### The task:
Drop every picture and copy exactly the lines from the one with "Новый маркетинг" through the last line of the listing below.

· · ·

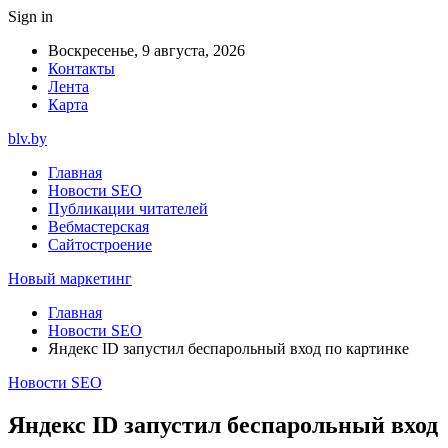
Sign in
Воскресенье, 9 августа, 2026
Контакты
Лента
Карта
blv.by
Главная
Новости SEO
Публикации читателей
Вебмастерская
Сайтостроение
Новый маркетинг
Главная
Новости SEO
Яндекс ID запустил беспарольный вход по картинке
Новости SEO
Яндекс ID запустил беспарольный вход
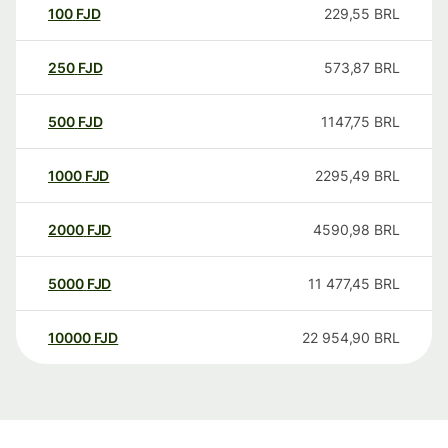
100
FJD
229,55
BRL
250
FJD
573,87
BRL
500
FJD
1147,75
BRL
1000
FJD
2295,49
BRL
2000
FJD
4590,98
BRL
5000
FJD
11 477,45
BRL
10000
FJD
22 954,90
BRL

· · ·

### Response to this exercise:
Новый маркетинг
Главная
Новости SEO
Яндекс ID запустил беспарольный вход по картинке
Новости SEO
Яндекс ID запустил беспарольный вход
100
FJD
229,55
BRL
250
FJD
573,87
BRL
500
FJD
1147,75
BRL
1000
FJD
2295,49
BRL
2000
FJD
4590,98
BRL
5000
FJD
11 477,45
BRL
10000
FJD
22 954,90
BRL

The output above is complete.